By Daniel Matthews
People have high expectations about what science and technology can do for our everyday lives. New technology informs efforts at farming. The medical community is progressing with big data to make improvements in patient care. We’re on the verge of seeing drone delivery and automated cars become a reality.
But what will we do with the discovery of gravitational waves? Or, more precisely, what will we do with gravitational waves?
After LIGO (the Laser Interferometer Gravitational Wave Observatory) detected the gravitational waves emitted for twenty thousandths of a second by two colliding black holes, the scientific community, and the publications that reported the discovery, were abuzz. But when reporters asked LIGO Executive Director David Reitze what the discovery means in terms of our everyday lives, he answered, “Who knows?”
A wise answer. What we do with gravitational waves is a matter of our cultural values. It’s a matter of how we want to steer the ship of technology, and science doesn’t make prescriptions in that respect. It makes observations.
I think our society, as a whole, is responsible for how we use discovery. I think we have to examine our uses of related tech and ask if we like what we’re doing so far.
When reporters asked Reitze about the practical usage of gravitational waves, he brought up how people had the same question about Einstein’s theory of general relativity. General relativity describes the way in which gravity affects the passage of time. That is, time is relative to how far away objects are from each other. One way we’ve put this fact to use is with the Global Positioning System (GPS). The system tells us the time by factoring in relativity.
GPS is a web of satellites around the Earth that transmit time and locational information to us via radio waves. Not only is GPS integral in smartphones, fleet managers use it to track fleets of commercial vehicles; businesses use it for geolocation marketing; modern cars incorporate it, and driverless cars won’t work without it — the applications are numerous. The military uses it for all operations, including the wars in Iraq and Afghanistan.
Although there are a great deal of other applications for general relativity, GPS is the one affecting us most in our everyday lives. Are we putting such a broad-reaching and important discovery to good use?
Driverless tractors use GPS, but they’re too expensive for most small, sustainable farms to afford. Driverless tractors do more work for the big guys. Big farming practices are rarely organic or sustainable, thus the push against GMO and monoculture.
Electromagnetic technologies
Before Einstein discovered relativity, scientists and inventors were busy discovering and exploring the possibilities of the electromagnetic spectrum.
In July of 1881, Charles J. Guiteau shot President James Garfield in the back. Doctors couldn’t find the bullet. Alexander Graham Bell, knowing what he knew about electromagnetic waves, brought an early prototype of a metal detector to bear on the problem. The device was confused by springs in the bed, but otherwise would have worked. Bell continued working on procuring the patent for the telephone.

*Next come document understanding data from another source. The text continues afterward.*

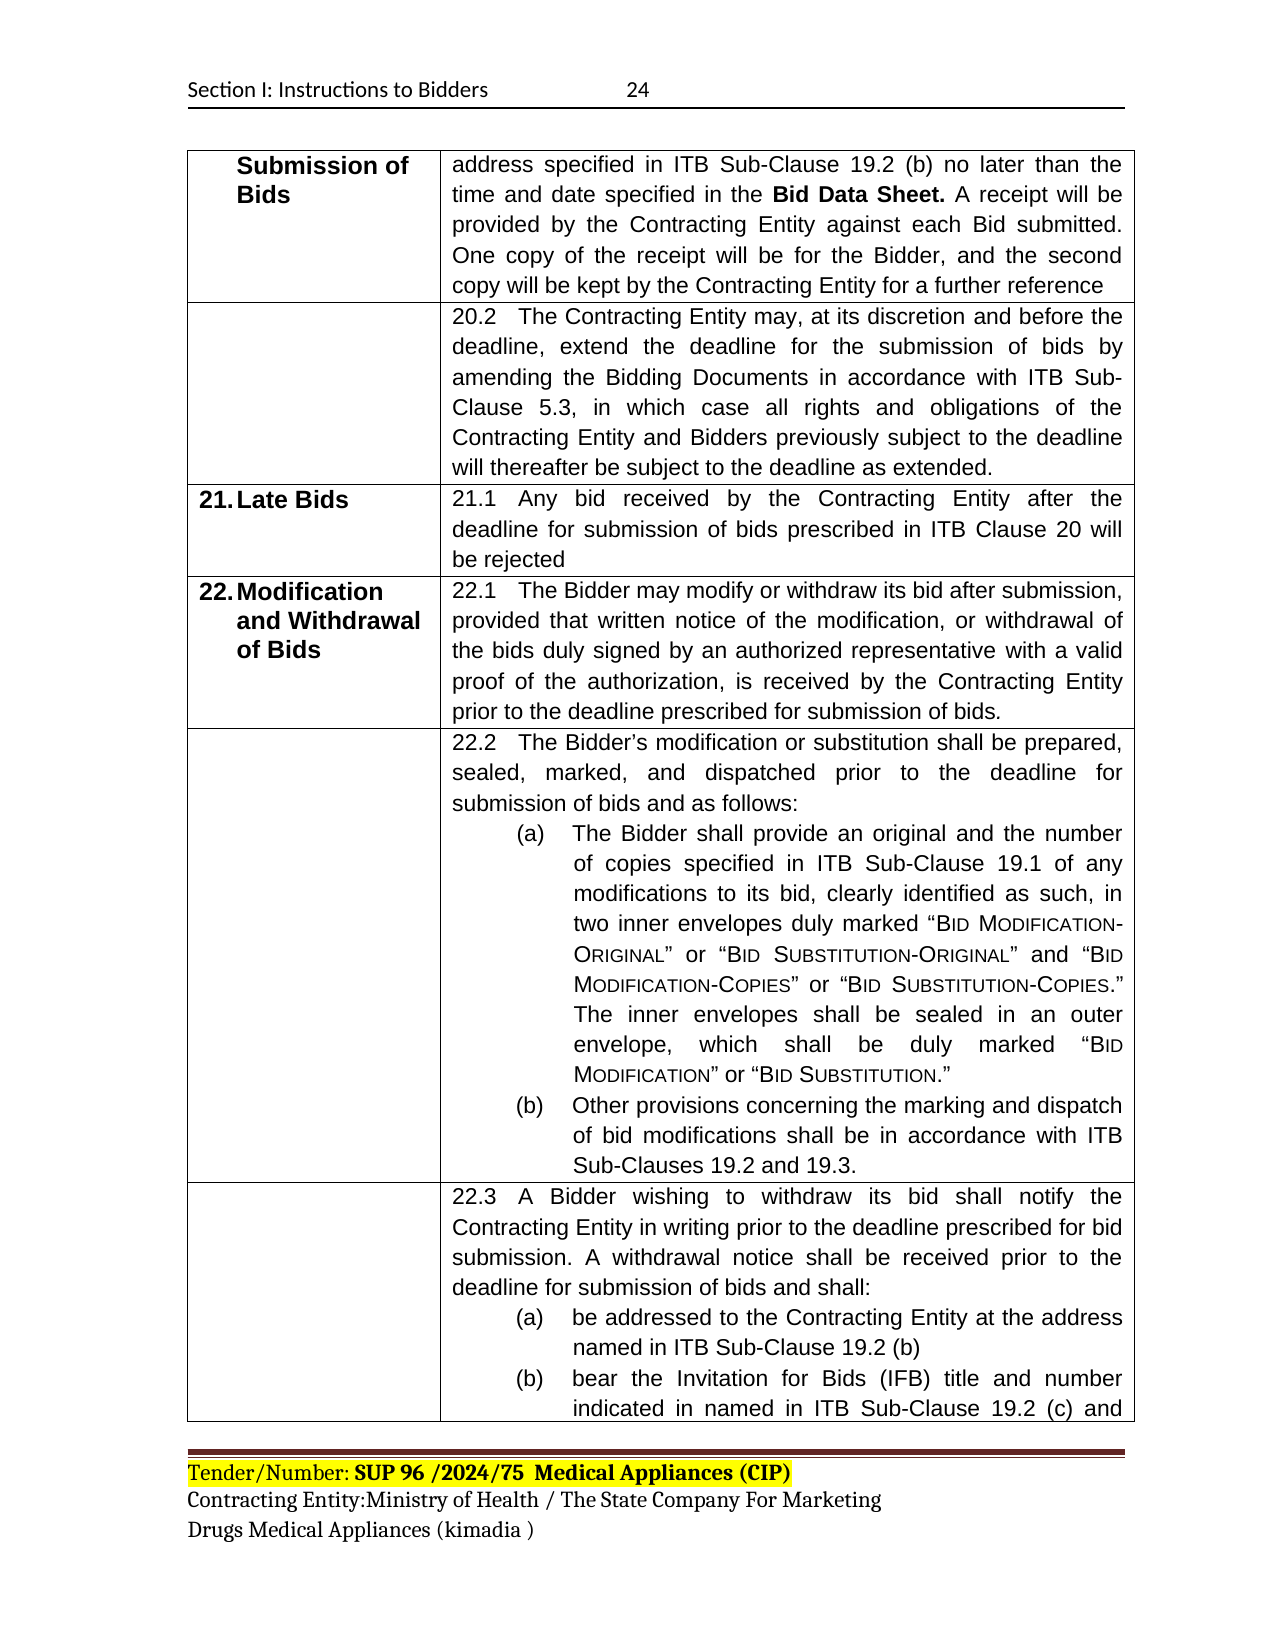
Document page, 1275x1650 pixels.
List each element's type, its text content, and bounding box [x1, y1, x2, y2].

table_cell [441, 1183, 1134, 1421]
table_cell 22.2 The Bidder’s modification or substitution shall be prepared, sealed, marked, and dispatched prior to the deadline for submission of bids and as follows: (a) The Bidder shall provide an original and the number of copies specified in ITB Sub-Clause 19.1 of any modifications to its bid, clearly identified as such, in two inner envelopes duly marked “Bid Modification-Original” or “Bid Substitution-Original” and “Bid Modification-Copies” or “Bid Substitution-Copies.” The inner envelopes shall be sealed in an outer envelope, which shall be duly marked “Bid Modification” or “Bid Substitution.” (b) Other provisions concerning the marking and dispatch of bid modifications shall be in accordance with ITB Sub-Clauses 19.2 and 19.3. [441, 729, 1134, 1182]
table_cell [188, 1183, 440, 1421]
table_cell [188, 729, 440, 1182]
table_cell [441, 151, 1134, 302]
table_cell [188, 303, 440, 484]
table_cell 21.1 Any bid received by the Contracting Entity after the deadline for submission of bids prescribed in ITB Clause 20 will be rejected [441, 485, 1134, 576]
table_cell 22.1 The Bidder may modify or withdraw its bid after submission, provided that written notice of the modification, or withdrawal of the bids duly signed by an authorized representative with a valid proof of the authorization, is received by the Contracting Entity prior to the deadline prescribed for submission of bids. [441, 577, 1134, 728]
table_cell 21. Late Bids [188, 485, 440, 576]
table_cell 20.2 The Contracting Entity may, at its discretion and before the deadline, extend the deadline for the submission of bids by amending the Bidding Documents in accordance with ITB Sub-Clause 5.3, in which case all rights and obligations of the Contracting Entity and Bidders previously subject to the deadline will thereafter be subject to the deadline as extended. [441, 303, 1134, 484]
table_cell 22. Modification and Withdrawal of Bids [188, 577, 440, 728]
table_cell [188, 151, 440, 302]
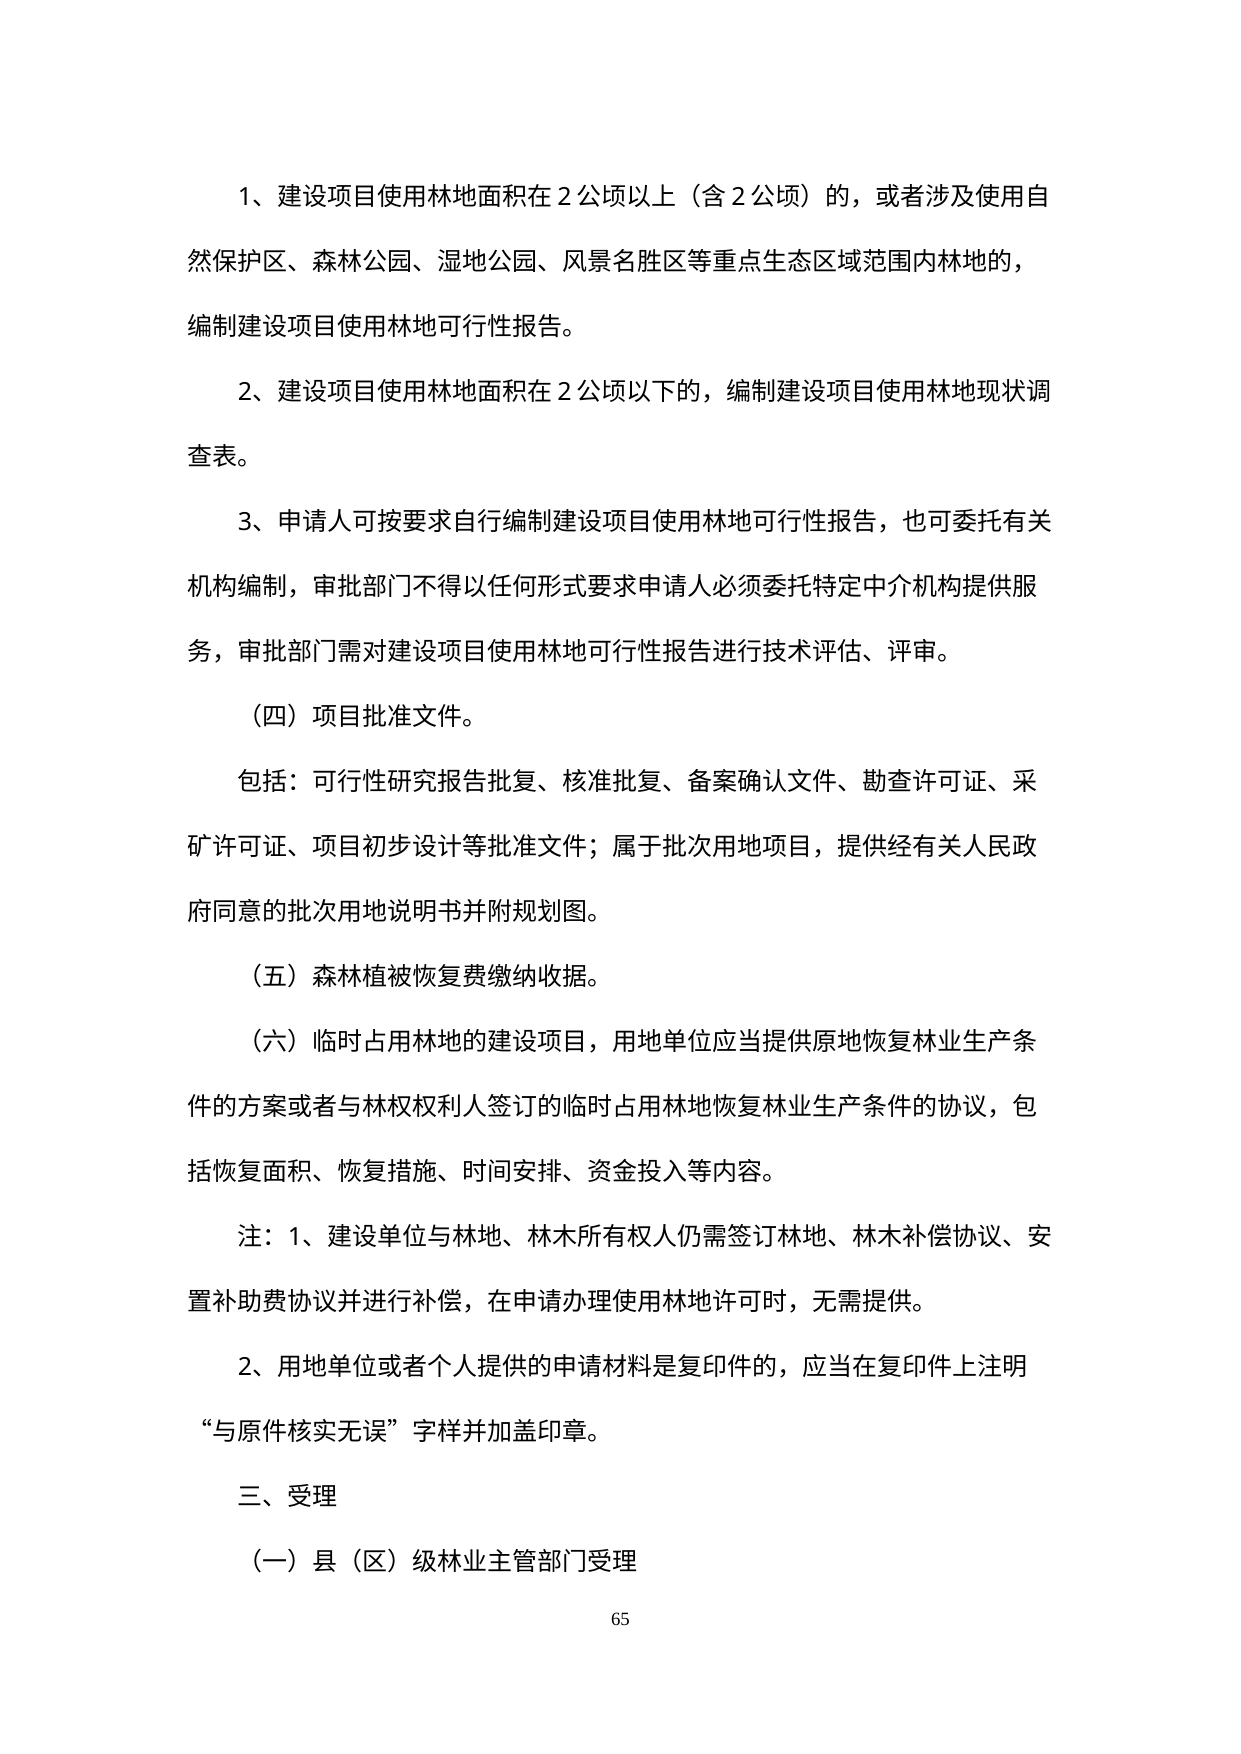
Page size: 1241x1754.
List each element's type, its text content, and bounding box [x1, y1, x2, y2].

Later, Dr. Gerhard Fisher showed his “aircraft radio direction finder” to Einstein, who predicted its ubiquity. Sure enough, Fisher’s invention went on to become the modern metal detector. Mostly what we see — in wands at security checkpoints, in the hands of treasure hunters — is the Very Low Frequency (VLF) detector. These things work the same way electric motors work, by using a transmitter to create an electromagnetic field.
We’ve also harnessed electromagnetic energy for our radios, TVs, cell phones, microwaves and the Internet. We use the whole spectrum of electromagnetic waves for a variety of commercial, military, medical, and scientific purposes. We could have used electricity to power everything that runs on fossil fuels. But a freely available source of energy with no commercial aspect wasn’t part of our value-set.
America is so into its gadgets, researchers at the University of Washington are working on turning radiofrequency (RF) waves into direct current (DC) power, so people can charge their cell phones via Wi-Fi.
The Internet of Things will use RFID (Radio Frequency Identification), Wi-Fi, GPS, LiDAR and a bunch of other technologies to do things like automate the office refrigerator. On the more serious side, driverless cars could prevent up to 1.3 million deaths annually, because machines don’t drive drunk or fall asleep at the wheel. And, if they’re electric, these cars could help us keep a great deal of the Earth’s fossil fuels in the ground.
So, how do gravitational waves fit into this picture? We’re not able to siphon these waves into convenient, portable, smart devices, and it confounds us. For now, research investment will be a purely scientific endeavor. I think that’s a good thing. Unsullied by commercial interests, science can bask in a formative period of exploration. Nikola Tesla comes to mind. He was a scientist who discovered ways people can benefit from the electromagnetic spectrum outside of the commercial sphere. But oil interests buried his ideas. They’re only coming back to the surface now.
The promise for gravitational waves is a new way of looking at the universe, a new way of viewing time. Could we use gravitational waves in space travel? That would require technology no one has dreamed of yet.
I hope our dreams of gravitational technology can elevate above capital. I hope we can focus on valuing our planet, the universe, and each individual with the technology we create. After all, we’re all affected by how we use discovery.